WRITTEN PROBLEM 1: Copy out, word for word, the lines of the records that start with the line holding "collection date: 1992-02-08" and run through the line holding "genus: Galax", with both of those lines included.

Let’s Build an RNN, Pytorch style!

Published in

IET-VIT

7 min readAug 21, 2020

Have you ever wondered how Deep Learning tries to mimic the concept of memory from the human brain? I guess it’s a yes because it is the very reason for you being here. So, let’s dive right into the topic of Recurrent Neural Networks which have made this possible!

Why RNNs?

• We all know how Convolutional neural networks and other Artificial neural networks allow us to analyze the spatial information in a given input image. CNN’s excel in tasks that rely on finding spatial and visible patterns in training data.

For each iteration you train the CNN it starts fresh, it doesn’t remember what it saw in the previous iteration when you are processing the current set of data. This is a big disadvantage when identifying correlations, data patterns and temporal dependencies. This is where Recurrent Neural Networks (RNN) comes into the picture.

The Distinguishing feature of RNNs:

RNN’s have a very unique architecture that helps them to model memory units (hidden state). It enables them to persist data, thus giving it the ability to model short term dependencies. Due to this reason, RNNs are extensively used in time-series forecasting to identify data correlations and patterns.

Architecture of an RNN:

A simple RNN contains:

· An input layer(x) — the layer into which we feed the data

· A hidden layer (s) — the layer in which the assumptions on the data are made and all the information regarding these assumptions are stored in a unit known as memory. Further these assumptions are passed onto the output layer.

· An output layer(o) at time t — this layer receives the processed data from the hidden layer and makes the final predictions on our data.

So, let’s create a simple recurrent neural network using pytorch!

Okay, so let’s take the first step to build your own Recurrent Neural Network using none other than the most user-friendly library available in Python to practice Deep Learning is Pytorch!

First, let’s understand what is PyTorch? Pytorch is an open source machine learning library. It’s a Python-based scientific computing package.

The most basic intuition behind using Pytorch is:

1. A replacement for NumPy to use the power of GPUs.

2. A deep learning research platform that provides maximum flexibility and speed.

Now let’s understand how to use Pytorch by creating our very own Time-series prediction using Recurrent Neural Networks.

Prerequisites:

To understand our RNNs better there are a few prerequisites:

1. Basic understanding of programming language Python

2. Have knowledge about how Artificial Neural Networks works.

WRITTEN PROBLEM 2:
For each statement below, say yes or no to whether it agrees with the article on building an RNN in PyTorch, and quote the words from the article that decide it.
(a) PyTorch is described as an open source machine learning library.
(b) A CNN remembers what it saw in the previous iteration while processing the current set of data.
(c) One listed prerequisite is a basic understanding of the C++ programming language.

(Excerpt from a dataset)
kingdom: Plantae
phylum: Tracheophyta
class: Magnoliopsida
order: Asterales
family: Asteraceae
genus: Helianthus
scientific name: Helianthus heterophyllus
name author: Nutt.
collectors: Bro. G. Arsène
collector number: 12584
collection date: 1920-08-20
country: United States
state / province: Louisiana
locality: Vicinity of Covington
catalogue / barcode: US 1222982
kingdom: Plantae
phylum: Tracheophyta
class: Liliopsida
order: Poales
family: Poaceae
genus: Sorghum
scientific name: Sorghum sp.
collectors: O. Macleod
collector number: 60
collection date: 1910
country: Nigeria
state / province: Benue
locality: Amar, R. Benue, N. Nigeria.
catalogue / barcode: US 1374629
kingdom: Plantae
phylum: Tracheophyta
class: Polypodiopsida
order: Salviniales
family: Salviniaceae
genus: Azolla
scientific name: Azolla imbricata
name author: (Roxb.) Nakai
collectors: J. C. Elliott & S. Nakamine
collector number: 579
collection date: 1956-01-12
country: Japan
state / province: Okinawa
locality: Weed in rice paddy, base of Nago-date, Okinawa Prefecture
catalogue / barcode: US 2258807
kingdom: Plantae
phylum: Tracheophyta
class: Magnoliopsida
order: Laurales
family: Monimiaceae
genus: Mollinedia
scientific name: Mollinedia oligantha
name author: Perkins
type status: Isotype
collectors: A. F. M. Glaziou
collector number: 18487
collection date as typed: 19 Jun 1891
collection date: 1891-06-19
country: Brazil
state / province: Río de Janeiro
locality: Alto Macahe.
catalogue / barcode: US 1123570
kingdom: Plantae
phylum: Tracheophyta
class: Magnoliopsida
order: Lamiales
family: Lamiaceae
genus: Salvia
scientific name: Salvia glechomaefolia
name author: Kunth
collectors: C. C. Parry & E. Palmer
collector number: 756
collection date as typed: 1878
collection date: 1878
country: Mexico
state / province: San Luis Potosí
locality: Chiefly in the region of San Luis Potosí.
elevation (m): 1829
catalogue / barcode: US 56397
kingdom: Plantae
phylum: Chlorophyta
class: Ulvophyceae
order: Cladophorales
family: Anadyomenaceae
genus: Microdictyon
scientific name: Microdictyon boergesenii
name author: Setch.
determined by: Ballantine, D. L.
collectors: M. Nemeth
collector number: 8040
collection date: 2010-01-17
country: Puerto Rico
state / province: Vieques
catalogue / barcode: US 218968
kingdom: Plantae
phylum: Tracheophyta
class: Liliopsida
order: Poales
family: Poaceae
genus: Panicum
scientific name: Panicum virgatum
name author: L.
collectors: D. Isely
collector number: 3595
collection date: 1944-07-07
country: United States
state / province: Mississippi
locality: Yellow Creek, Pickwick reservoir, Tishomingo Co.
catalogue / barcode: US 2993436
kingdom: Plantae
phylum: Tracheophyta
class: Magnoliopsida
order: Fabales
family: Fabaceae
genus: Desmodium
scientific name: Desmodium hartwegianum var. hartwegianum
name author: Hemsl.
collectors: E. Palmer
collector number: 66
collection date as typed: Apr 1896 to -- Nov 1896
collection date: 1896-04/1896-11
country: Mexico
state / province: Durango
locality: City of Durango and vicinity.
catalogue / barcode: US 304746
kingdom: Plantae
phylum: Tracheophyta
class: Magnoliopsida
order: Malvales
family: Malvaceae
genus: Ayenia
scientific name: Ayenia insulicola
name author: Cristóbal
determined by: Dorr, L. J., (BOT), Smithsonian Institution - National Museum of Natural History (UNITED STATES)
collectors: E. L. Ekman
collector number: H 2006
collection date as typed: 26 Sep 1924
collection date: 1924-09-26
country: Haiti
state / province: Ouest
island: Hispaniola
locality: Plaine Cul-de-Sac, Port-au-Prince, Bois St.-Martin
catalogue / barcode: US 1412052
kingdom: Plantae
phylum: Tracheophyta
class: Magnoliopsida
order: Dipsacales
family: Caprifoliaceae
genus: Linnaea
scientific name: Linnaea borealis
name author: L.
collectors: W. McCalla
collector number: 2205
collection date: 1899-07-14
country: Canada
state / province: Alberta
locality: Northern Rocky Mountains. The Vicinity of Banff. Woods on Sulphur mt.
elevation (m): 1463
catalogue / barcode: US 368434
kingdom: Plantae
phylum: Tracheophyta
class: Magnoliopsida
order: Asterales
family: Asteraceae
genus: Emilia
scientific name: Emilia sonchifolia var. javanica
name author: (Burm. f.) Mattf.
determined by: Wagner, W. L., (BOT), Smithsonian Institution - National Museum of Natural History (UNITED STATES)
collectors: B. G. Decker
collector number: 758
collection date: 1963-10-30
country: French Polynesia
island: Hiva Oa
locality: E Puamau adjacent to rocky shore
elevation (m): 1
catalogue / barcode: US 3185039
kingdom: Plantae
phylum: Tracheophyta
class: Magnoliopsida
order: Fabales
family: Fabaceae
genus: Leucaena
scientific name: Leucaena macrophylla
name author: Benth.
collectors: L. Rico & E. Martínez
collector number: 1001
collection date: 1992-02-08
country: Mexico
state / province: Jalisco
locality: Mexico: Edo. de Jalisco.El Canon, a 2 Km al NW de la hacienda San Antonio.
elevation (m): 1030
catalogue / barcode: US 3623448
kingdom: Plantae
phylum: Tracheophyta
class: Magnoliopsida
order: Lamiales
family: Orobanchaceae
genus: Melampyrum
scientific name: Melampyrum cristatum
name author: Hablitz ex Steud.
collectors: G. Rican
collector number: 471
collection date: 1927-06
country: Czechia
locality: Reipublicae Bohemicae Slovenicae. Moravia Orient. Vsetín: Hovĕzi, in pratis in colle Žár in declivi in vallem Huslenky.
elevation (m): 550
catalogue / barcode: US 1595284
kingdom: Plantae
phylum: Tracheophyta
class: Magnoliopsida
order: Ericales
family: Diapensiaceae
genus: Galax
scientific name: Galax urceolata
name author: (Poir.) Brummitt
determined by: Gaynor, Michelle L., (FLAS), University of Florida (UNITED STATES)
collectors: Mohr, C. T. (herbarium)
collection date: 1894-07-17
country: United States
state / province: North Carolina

SOLUTION 1:
collection date: 1992-02-08
country: Mexico
state / province: Jalisco
locality: Mexico: Edo. de Jalisco.El Canon, a 2 Km al NW de la hacienda San Antonio.
elevation (m): 1030
catalogue / barcode: US 3623448
kingdom: Plantae
phylum: Tracheophyta
class: Magnoliopsida
order: Lamiales
family: Orobanchaceae
genus: Melampyrum
scientific name: Melampyrum cristatum
name author: Hablitz ex Steud.
collectors: G. Rican
collector number: 471
collection date: 1927-06
country: Czechia
locality: Reipublicae Bohemicae Slovenicae. Moravia Orient. Vsetín: Hovĕzi, in pratis in colle Žár in declivi in vallem Huslenky.
elevation (m): 550
catalogue / barcode: US 1595284
kingdom: Plantae
phylum: Tracheophyta
class: Magnoliopsida
order: Ericales
family: Diapensiaceae
genus: Galax

SOLUTION 2:
(a) Yes: "Pytorch is an open source machine learning library."
(b) No: "it doesn’t remember what it saw in the previous iteration when you are processing the current set of data."
(c) No: "Basic understanding of programming language Python"